Task | Can you reproduce the listing below verbatim, starting at its first line and ending with the line containing "commentaire.", including that line?

Input records |
- - - - - - -

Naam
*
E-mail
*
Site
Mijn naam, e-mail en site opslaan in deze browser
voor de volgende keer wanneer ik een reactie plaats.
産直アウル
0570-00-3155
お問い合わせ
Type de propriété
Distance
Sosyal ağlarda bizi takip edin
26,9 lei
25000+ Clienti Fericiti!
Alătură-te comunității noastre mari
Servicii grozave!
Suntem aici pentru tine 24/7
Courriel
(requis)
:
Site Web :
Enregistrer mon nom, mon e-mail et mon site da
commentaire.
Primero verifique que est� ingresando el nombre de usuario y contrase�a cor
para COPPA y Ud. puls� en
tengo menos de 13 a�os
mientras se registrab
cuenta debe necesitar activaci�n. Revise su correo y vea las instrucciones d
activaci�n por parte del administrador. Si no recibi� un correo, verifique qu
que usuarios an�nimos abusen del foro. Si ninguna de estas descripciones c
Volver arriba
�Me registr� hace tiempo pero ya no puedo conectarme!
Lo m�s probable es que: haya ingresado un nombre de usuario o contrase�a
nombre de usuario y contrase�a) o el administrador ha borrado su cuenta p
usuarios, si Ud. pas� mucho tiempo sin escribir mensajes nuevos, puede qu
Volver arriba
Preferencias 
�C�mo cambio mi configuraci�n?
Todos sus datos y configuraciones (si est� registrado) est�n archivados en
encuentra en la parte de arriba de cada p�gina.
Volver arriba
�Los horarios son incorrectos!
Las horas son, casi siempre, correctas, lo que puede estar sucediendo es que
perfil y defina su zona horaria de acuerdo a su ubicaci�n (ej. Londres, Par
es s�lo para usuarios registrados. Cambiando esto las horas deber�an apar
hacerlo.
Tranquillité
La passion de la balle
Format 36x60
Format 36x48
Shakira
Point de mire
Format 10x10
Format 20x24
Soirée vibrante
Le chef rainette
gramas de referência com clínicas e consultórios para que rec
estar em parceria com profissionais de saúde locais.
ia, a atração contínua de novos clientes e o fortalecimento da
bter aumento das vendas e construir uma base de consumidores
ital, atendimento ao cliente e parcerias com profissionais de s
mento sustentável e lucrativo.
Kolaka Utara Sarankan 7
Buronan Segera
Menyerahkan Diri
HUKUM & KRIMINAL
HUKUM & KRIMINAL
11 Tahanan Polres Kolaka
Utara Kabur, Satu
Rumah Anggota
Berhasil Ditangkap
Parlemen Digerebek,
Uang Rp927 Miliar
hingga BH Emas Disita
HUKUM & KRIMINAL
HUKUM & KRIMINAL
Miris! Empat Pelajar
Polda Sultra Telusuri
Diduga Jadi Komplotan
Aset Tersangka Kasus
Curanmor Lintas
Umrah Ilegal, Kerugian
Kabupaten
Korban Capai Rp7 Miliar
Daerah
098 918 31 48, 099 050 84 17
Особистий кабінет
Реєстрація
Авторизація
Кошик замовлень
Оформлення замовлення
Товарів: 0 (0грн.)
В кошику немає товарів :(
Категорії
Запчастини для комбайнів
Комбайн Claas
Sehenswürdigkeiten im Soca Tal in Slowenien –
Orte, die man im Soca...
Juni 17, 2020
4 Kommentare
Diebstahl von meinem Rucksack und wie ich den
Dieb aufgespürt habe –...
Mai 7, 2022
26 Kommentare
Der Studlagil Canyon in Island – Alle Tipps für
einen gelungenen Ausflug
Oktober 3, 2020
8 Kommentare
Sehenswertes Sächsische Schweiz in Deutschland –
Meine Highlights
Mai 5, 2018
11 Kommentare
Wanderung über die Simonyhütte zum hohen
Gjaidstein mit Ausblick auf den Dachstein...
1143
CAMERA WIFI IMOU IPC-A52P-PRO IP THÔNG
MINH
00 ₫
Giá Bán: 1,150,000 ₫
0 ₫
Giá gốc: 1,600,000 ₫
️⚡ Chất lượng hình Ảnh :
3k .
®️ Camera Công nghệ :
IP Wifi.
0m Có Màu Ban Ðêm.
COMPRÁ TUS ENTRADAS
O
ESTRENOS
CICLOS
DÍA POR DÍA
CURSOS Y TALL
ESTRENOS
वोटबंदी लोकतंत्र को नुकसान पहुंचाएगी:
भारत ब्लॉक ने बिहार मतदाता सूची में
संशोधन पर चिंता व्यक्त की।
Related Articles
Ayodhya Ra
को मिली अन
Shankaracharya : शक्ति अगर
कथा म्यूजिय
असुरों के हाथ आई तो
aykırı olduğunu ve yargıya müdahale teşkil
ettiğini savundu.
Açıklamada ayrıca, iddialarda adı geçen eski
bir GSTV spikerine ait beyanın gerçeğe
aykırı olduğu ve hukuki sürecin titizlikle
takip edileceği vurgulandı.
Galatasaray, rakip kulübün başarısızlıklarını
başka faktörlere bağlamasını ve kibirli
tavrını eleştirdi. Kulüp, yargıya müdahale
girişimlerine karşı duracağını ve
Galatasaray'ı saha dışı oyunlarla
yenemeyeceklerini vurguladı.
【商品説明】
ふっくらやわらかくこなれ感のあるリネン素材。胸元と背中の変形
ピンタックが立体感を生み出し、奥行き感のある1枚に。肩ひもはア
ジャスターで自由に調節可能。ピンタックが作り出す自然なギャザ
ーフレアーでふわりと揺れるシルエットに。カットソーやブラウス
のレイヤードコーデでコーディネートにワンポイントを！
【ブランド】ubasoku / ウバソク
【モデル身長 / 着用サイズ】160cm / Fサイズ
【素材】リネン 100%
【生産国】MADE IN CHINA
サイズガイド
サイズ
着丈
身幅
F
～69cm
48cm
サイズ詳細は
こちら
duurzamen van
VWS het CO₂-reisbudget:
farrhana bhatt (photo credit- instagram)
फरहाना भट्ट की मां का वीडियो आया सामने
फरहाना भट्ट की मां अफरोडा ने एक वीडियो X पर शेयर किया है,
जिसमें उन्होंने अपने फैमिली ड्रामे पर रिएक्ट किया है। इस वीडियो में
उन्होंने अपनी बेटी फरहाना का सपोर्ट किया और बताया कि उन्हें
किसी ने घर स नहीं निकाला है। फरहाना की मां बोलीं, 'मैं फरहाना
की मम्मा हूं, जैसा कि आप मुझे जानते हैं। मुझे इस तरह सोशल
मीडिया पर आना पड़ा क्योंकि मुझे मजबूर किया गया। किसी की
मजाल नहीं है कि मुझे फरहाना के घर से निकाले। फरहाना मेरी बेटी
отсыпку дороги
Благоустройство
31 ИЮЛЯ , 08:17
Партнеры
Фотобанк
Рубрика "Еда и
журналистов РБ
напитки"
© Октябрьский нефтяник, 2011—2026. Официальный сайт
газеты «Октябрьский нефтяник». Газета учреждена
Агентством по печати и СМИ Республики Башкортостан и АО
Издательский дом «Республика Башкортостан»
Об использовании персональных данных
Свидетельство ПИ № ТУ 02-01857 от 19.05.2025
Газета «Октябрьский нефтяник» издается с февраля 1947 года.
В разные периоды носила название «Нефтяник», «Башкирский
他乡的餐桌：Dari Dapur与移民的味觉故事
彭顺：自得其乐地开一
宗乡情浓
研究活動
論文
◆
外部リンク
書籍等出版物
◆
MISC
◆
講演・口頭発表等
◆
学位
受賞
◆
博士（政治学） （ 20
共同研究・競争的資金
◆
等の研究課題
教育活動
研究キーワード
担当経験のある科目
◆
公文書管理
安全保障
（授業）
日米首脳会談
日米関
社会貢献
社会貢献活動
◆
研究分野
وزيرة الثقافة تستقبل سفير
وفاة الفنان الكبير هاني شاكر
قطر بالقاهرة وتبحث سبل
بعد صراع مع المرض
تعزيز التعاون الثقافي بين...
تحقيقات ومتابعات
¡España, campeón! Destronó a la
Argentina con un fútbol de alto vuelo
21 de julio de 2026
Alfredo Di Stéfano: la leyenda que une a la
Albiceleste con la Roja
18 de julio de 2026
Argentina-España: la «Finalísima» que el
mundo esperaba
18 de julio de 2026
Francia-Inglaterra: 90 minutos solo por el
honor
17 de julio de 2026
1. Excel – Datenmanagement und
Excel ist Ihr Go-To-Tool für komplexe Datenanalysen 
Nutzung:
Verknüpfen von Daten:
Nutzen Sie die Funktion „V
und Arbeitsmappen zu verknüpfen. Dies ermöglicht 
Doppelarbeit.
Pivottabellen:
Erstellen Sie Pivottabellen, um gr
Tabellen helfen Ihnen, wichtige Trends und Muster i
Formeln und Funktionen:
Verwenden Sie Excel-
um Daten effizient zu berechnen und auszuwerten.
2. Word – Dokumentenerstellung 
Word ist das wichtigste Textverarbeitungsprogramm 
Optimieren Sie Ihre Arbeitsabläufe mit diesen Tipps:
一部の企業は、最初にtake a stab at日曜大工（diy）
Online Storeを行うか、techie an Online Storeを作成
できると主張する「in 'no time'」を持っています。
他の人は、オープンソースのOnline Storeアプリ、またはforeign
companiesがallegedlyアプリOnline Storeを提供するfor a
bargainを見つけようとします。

- - - - - - -

Result of the task |
Naam
*
E-mail
*
Site
Mijn naam, e-mail en site opslaan in deze browser
voor de volgende keer wanneer ik een reactie plaats.
産直アウル
0570-00-3155
お問い合わせ
Type de propriété
Distance
Sosyal ağlarda bizi takip edin
26,9 lei
25000+ Clienti Fericiti!
Alătură-te comunității noastre mari
Servicii grozave!
Suntem aici pentru tine 24/7
Courriel
(requis)
:
Site Web :
Enregistrer mon nom, mon e-mail et mon site da
commentaire.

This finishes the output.